### Listed entries
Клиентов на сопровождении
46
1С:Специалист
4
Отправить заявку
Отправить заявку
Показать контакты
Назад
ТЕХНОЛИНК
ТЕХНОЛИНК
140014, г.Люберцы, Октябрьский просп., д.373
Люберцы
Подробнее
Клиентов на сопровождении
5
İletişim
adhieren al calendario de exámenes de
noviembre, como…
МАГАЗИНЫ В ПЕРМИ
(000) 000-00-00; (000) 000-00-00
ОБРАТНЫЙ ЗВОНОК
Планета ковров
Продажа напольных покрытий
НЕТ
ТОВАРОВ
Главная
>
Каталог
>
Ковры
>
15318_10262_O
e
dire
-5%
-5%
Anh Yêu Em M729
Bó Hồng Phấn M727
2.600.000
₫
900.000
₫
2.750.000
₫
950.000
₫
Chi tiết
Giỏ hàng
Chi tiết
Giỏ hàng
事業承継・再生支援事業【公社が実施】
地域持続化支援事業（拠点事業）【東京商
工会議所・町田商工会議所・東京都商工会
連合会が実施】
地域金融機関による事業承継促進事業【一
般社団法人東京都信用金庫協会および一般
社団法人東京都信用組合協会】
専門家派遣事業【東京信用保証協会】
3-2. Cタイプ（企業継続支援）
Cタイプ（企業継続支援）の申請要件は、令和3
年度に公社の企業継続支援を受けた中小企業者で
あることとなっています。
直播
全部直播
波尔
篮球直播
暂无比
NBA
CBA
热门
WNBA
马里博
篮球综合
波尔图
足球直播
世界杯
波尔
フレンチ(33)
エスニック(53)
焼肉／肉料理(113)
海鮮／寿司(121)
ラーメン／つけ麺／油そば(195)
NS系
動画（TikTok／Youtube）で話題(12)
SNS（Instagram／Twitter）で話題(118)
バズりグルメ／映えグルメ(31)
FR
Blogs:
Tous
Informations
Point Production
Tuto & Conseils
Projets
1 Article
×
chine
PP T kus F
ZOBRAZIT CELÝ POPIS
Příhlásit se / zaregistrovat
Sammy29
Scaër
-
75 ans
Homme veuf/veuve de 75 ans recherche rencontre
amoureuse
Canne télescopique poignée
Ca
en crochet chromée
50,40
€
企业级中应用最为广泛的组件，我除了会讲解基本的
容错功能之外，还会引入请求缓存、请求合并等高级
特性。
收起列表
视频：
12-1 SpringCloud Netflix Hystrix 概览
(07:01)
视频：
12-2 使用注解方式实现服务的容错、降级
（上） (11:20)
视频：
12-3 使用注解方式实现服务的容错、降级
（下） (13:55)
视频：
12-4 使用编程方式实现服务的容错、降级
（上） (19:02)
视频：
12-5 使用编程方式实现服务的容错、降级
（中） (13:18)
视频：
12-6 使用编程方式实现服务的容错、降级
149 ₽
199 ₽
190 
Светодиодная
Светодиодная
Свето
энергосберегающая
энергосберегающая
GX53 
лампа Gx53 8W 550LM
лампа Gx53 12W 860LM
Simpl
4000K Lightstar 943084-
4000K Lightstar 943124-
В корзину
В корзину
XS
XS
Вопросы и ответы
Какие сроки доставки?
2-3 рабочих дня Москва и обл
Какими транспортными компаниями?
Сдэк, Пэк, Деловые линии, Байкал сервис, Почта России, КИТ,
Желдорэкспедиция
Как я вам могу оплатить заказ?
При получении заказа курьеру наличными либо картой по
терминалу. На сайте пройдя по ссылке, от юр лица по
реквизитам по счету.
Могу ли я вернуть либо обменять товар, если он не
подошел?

### Your assignment
Please copy all of the data above line for line, keeping every character and line break unchanged.

### Written solution
Клиентов на сопровождении
46
1С:Специалист
4
Отправить заявку
Отправить заявку
Показать контакты
Назад
ТЕХНОЛИНК
ТЕХНОЛИНК
140014, г.Люберцы, Октябрьский просп., д.373
Люберцы
Подробнее
Клиентов на сопровождении
5
İletişim
adhieren al calendario de exámenes de
noviembre, como…
МАГАЗИНЫ В ПЕРМИ
(000) 000-00-00; (000) 000-00-00
ОБРАТНЫЙ ЗВОНОК
Планета ковров
Продажа напольных покрытий
НЕТ
ТОВАРОВ
Главная
>
Каталог
>
Ковры
>
15318_10262_O
e
dire
-5%
-5%
Anh Yêu Em M729
Bó Hồng Phấn M727
2.600.000
₫
900.000
₫
2.750.000
₫
950.000
₫
Chi tiết
Giỏ hàng
Chi tiết
Giỏ hàng
事業承継・再生支援事業【公社が実施】
地域持続化支援事業（拠点事業）【東京商
工会議所・町田商工会議所・東京都商工会
連合会が実施】
地域金融機関による事業承継促進事業【一
般社団法人東京都信用金庫協会および一般
社団法人東京都信用組合協会】
専門家派遣事業【東京信用保証協会】
3-2. Cタイプ（企業継続支援）
Cタイプ（企業継続支援）の申請要件は、令和3
年度に公社の企業継続支援を受けた中小企業者で
あることとなっています。
直播
全部直播
波尔
篮球直播
暂无比
NBA
CBA
热门
WNBA
马里博
篮球综合
波尔图
足球直播
世界杯
波尔
フレンチ(33)
エスニック(53)
焼肉／肉料理(113)
海鮮／寿司(121)
ラーメン／つけ麺／油そば(195)
NS系
動画（TikTok／Youtube）で話題(12)
SNS（Instagram／Twitter）で話題(118)
バズりグルメ／映えグルメ(31)
FR
Blogs:
Tous
Informations
Point Production
Tuto & Conseils
Projets
1 Article
×
chine
PP T kus F
ZOBRAZIT CELÝ POPIS
Příhlásit se / zaregistrovat
Sammy29
Scaër
-
75 ans
Homme veuf/veuve de 75 ans recherche rencontre
amoureuse
Canne télescopique poignée
Ca
en crochet chromée
50,40
€
企业级中应用最为广泛的组件，我除了会讲解基本的
容错功能之外，还会引入请求缓存、请求合并等高级
特性。
收起列表
视频：
12-1 SpringCloud Netflix Hystrix 概览
(07:01)
视频：
12-2 使用注解方式实现服务的容错、降级
（上） (11:20)
视频：
12-3 使用注解方式实现服务的容错、降级
（下） (13:55)
视频：
12-4 使用编程方式实现服务的容错、降级
（上） (19:02)
视频：
12-5 使用编程方式实现服务的容错、降级
（中） (13:18)
视频：
12-6 使用编程方式实现服务的容错、降级
149 ₽
199 ₽
190 
Светодиодная
Светодиодная
Свето
энергосберегающая
энергосберегающая
GX53 
лампа Gx53 8W 550LM
лампа Gx53 12W 860LM
Simpl
4000K Lightstar 943084-
4000K Lightstar 943124-
В корзину
В корзину
XS
XS
Вопросы и ответы
Какие сроки доставки?
2-3 рабочих дня Москва и обл
Какими транспортными компаниями?
Сдэк, Пэк, Деловые линии, Байкал сервис, Почта России, КИТ,
Желдорэкспедиция
Как я вам могу оплатить заказ?
При получении заказа курьеру наличными либо картой по
терминалу. На сайте пройдя по ссылке, от юр лица по
реквизитам по счету.
Могу ли я вернуть либо обменять товар, если он не
подошел?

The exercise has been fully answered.